◆ To-do item ◆
Copy each line from the data that has the word "Jeeves" in it.

▬▬▬

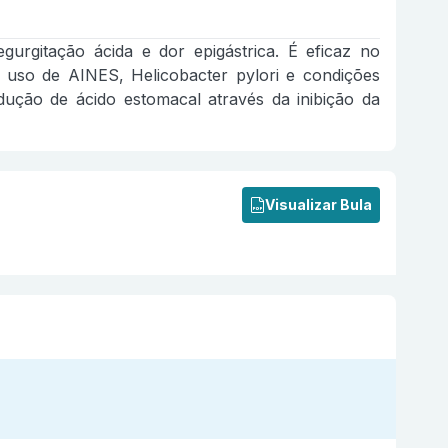
gurgitação ácida e dor epigástrica. É eficaz no
o uso de AINES, Helicobacter pylori e condições
ução de ácido estomacal através da inibição da
Visualizar Bula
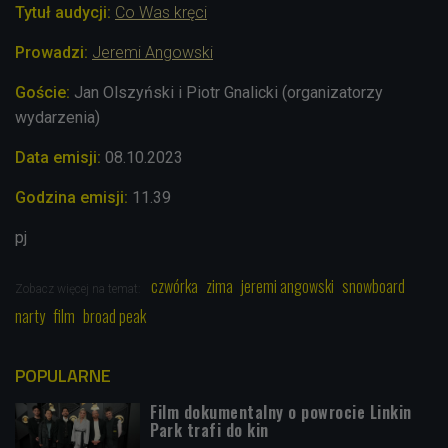
Tytuł audycji:
Co Was kręci
Prowadzi:
Jeremi Angowski
Goście:
Jan Olszyński i Piotr Gnalicki (organizatorzy
wydarzenia)
Data emisji:
08
.10.2023
Godzina emisji:
11.39
pj
czwórka
zima
jeremi angowski
snowboard
Zobacz więcej na temat:
narty
film
broad peak
POPULARNE
Film dokumentalny o powrocie Linkin
Park trafi do kin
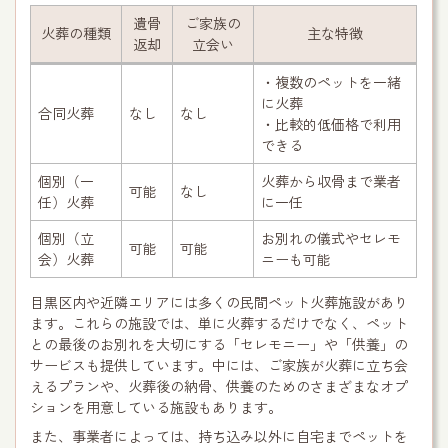
遺骨
ご家族の
火葬の種類
主な特徴
返却
立会い
・複数のペットを一緒
に火葬
合同火葬
なし
なし
・比較的低価格で利用
できる
個別（一
火葬から収骨まで業者
可能
なし
任）火葬
に一任
個別（立
お別れの儀式やセレモ
可能
可能
会）火葬
ニーも可能
目黒区内や近隣エリアには多くの民間ペット火葬施設があり
ます。これらの施設では、単に火葬するだけでなく、ペット
との最後のお別れを大切にする「セレモニー」や「供養」の
サービスも提供しています。中には、ご家族が火葬に立ち会
えるプランや、火葬後の納骨、供養のためのさまざまなオプ
ションを用意している施設もあります。
また、事業者によっては、持ち込み以外に自宅までペットを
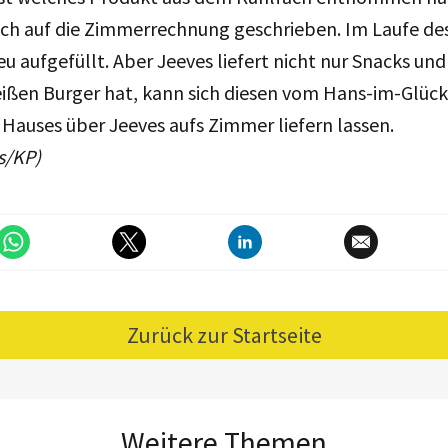
ch auf die Zimmerrechnung geschrieben. Im Laufe de
u aufgefüllt. Aber Jeeves liefert nicht nur Snacks un
eißen Burger hat, kann sich diesen vom Hans-im-Glück
Hauses über Jeeves aufs Zimmer liefern lassen.
s/KP)
Zurück zur Startseite
Weitere Themen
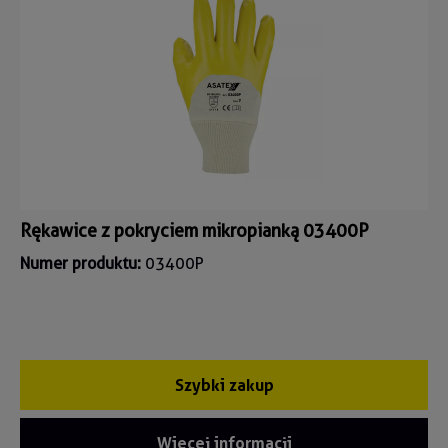
Rękawice z pokryciem mikropianką 03400P
Numer produktu:
03400P
Szybki zakup
Więcej informacji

▬▬▬

◆ Answer section ◆
u aufgefüllt. Aber Jeeves liefert nicht nur Snacks un
Hauses über Jeeves aufs Zimmer liefern lassen.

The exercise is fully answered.